If you are new to Assistive Technology (AT), think about the types of day to day tasks you or your students may find challenging. An example of one of these challenges could involve reading. If so, would you consider a tool that reads out text from your Computer / Tablet / Smartphone to help you to read more quickly and effectively?
If you do want to explore reading tools then select the ‘Reading’ category below and see how you have both free and paid options to support your reading.
Equally you may find tasks concerning like organisation, collaboration or communication a challenge and there’s plenty of tech examples in those AT Hive categories to help with those too so pick a category that fits your needs and get exploring. Many AT apps and devices provide support in multiple categories so you may come across the same tool twice as you explore all AT Hive has to offer.
Be aware – sometimes it can take a while to find an AT that matches your needs and that’s perfectly normal. When you do find the right tool, it can then take time to build up familiarity with the AT and to make it part of your everyday life, so don’t sweat it if it doesn’t click right away.
Each section, 12 in total, offers some suggested tech tools to explore and each AT page has tips about the tool to give you further insights into using these technologies more effectively.
Assistive Technology specifically refers to practical tools that enhance independence for people with disabilities and is defined by the WHO as “any item, piece of equipment or product system whether acquired commercially, modified or customized that is used to increase, maintain or improve functional capabilities of individuals with disabilities” (World Health Organisation & World Bank 2011, p.101).
If we think of it in a learning or working context, AT refers to any tools, devices, applications or features of applications that can support people with disabilities to learn and work more effectively and meet the challenges posed by the impact of their disability or the inaccessible design of environments and materials.
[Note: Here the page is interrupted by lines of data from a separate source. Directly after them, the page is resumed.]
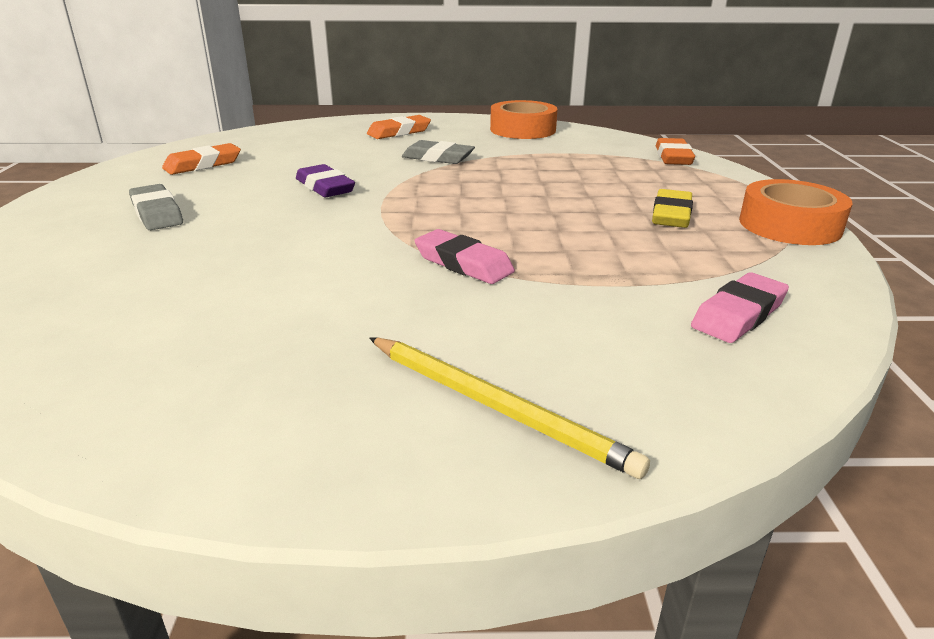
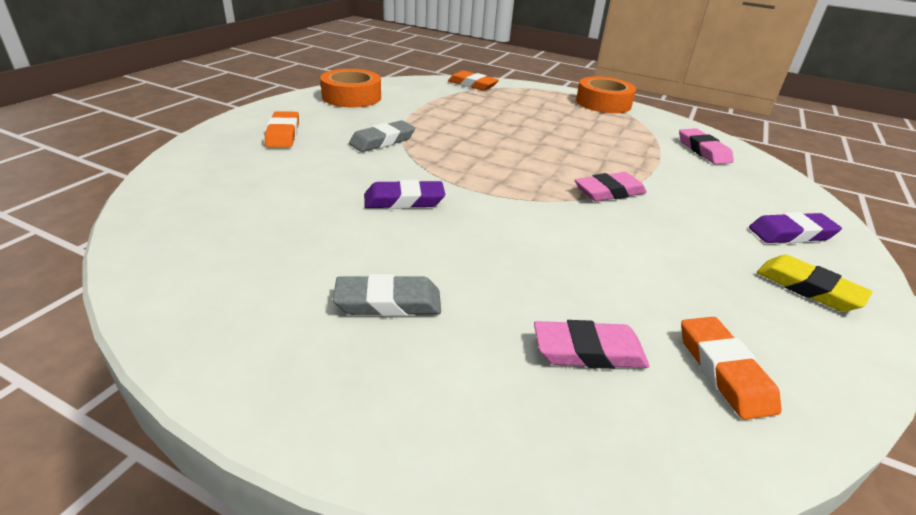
camera: 65 degrees left, 5 degrees up
orange eraser [162,143,241,175] -> orange eraser moved to [681,317,781,420]
yellow pencil [369,337,650,479] -> purple eraser [749,212,842,243]
yellow eraser [652,189,693,228] -> yellow eraser moved to [757,255,873,312]
none -> pink eraser [534,320,649,369]

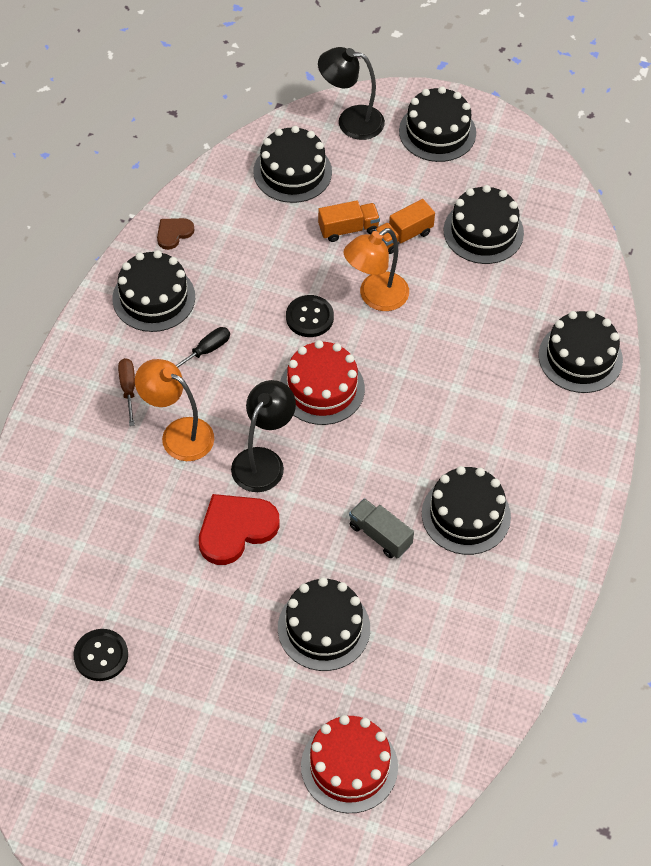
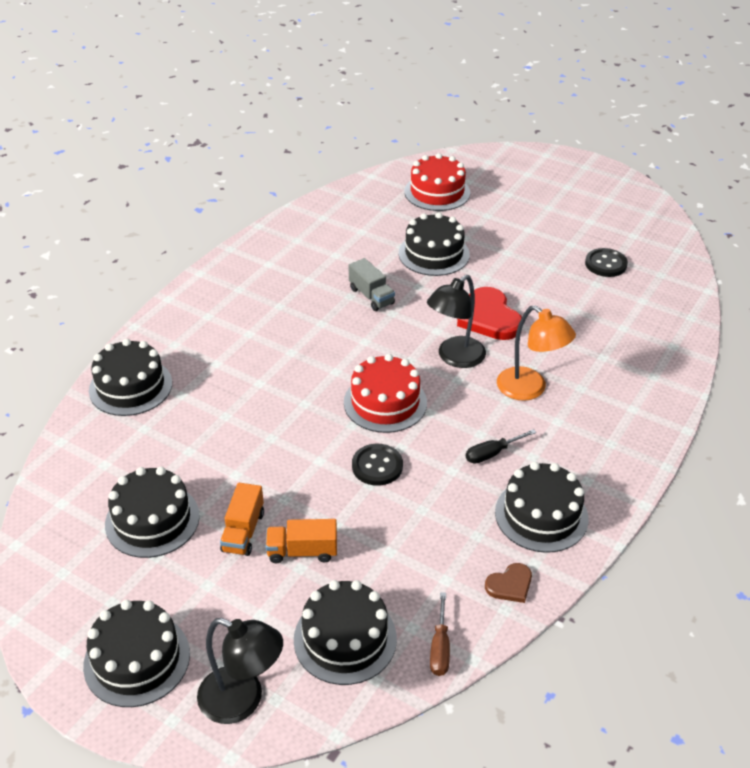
camera: 165 degrees left, 15 degrees down
brown screwdriver [118,358,135,426] -> brown screwdriver moved to [430,592,450,676]
red heart [199,494,280,565] -> red heart turned 90 degrees clockwise [457,287,522,340]
orange lamp [343,228,409,311] -> none
orange truck [375,199,435,254] -> orange truck turned 120 degrees clockwise [220,483,264,556]
black cake [422,466,511,555] -> none

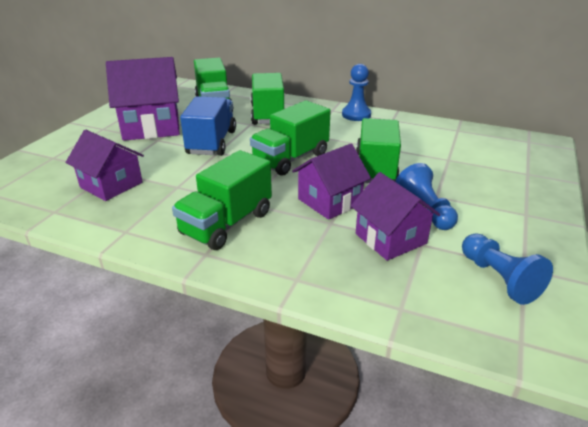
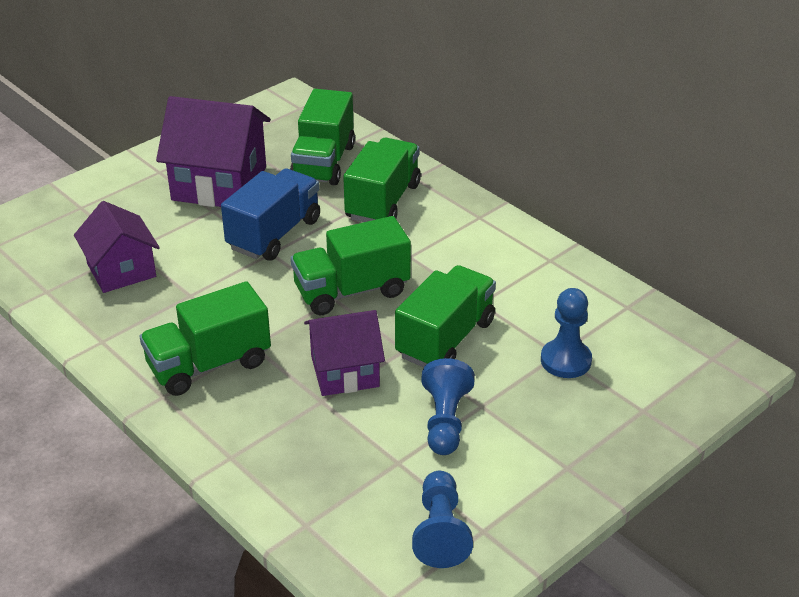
camera: 25 degrees right, 5 degrees up
blue pawn [342,64,371,121] -> blue pawn moved to [541,288,592,378]
purple house [351,172,441,261] -> none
Common examples of Assistive Technology include screen reading software that supports visually impaired people to navigate computers, and speech to text software which turns voice into written text. More familiar examples to most include the growing range of mainstream mobile solutions available via apps on smartphones and tablet devices which can support everything from personal navigation (map apps), organisation (calendar/scheduling apps) and memory aids (to do apps). There are countless AT solutions to help with many different challenges and AT Hive aims to help you explore some of the more common ones.